From the records, return each line that has the word "void" in it.

# # # # # # #

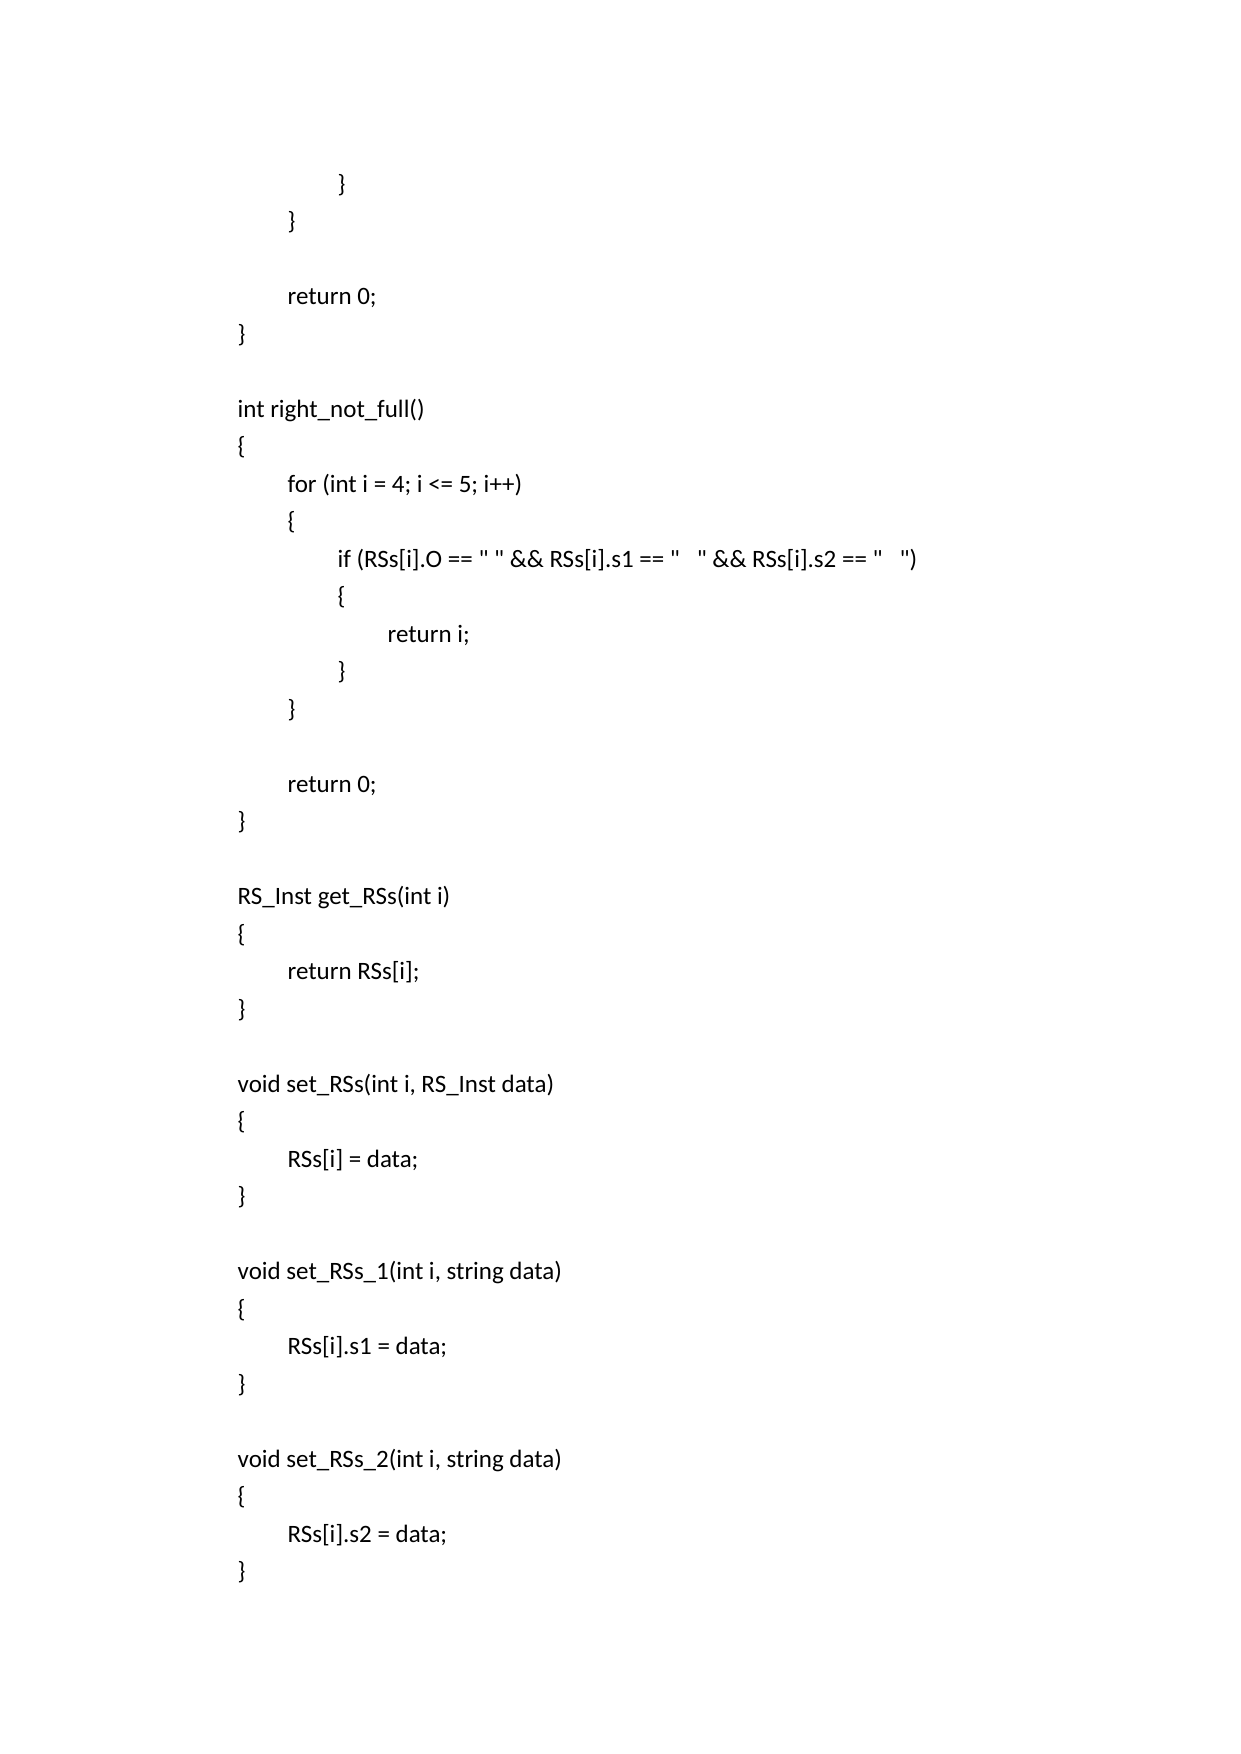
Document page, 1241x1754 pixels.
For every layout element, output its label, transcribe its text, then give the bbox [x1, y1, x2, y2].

text { [187, 1102, 1053, 1139]
text { [187, 1289, 1053, 1327]
text } [187, 202, 1053, 239]
text return RSs[i]; [187, 952, 1053, 989]
text } [187, 1552, 1053, 1589]
text } [187, 1364, 1053, 1402]
text void set_RSs(int i, RS_Inst data) [187, 1064, 1053, 1102]
text RSs[i].s1 = data; [187, 1327, 1053, 1364]
text RSs[i] = data; [187, 1139, 1053, 1177]
text { [187, 502, 1053, 539]
text if (RSs[i].O == " " && RSs[i].s1 == " " && RSs[i].s2 == " ") [187, 539, 1053, 577]
text for (int i = 4; i <= 5; i++) [187, 464, 1053, 502]
text } [187, 164, 1053, 202]
text { [187, 577, 1053, 614]
text void set_RSs_2(int i, string data) [187, 1439, 1053, 1477]
text return i; [187, 614, 1053, 652]
text { [187, 1477, 1053, 1514]
text } [187, 652, 1053, 689]
text } [187, 314, 1053, 352]
text } [187, 989, 1053, 1027]
text { [187, 427, 1053, 464]
text } [187, 1177, 1053, 1214]
text } [187, 689, 1053, 727]
text void set_RSs_1(int i, string data) [187, 1252, 1053, 1289]
text } [187, 802, 1053, 839]
text int right_not_full() [187, 389, 1053, 427]
text return 0; [187, 764, 1053, 802]
text RSs[i].s2 = data; [187, 1514, 1053, 1552]
text return 0; [187, 277, 1053, 314]
text RS_Inst get_RSs(int i) [187, 877, 1053, 914]
text { [187, 914, 1053, 952]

# # # # # # #

_REPLY_.
text void set_RSs(int i, RS_Inst data) [187, 1064, 1053, 1102]
text void set_RSs_2(int i, string data) [187, 1439, 1053, 1477]
text void set_RSs_1(int i, string data) [187, 1252, 1053, 1289]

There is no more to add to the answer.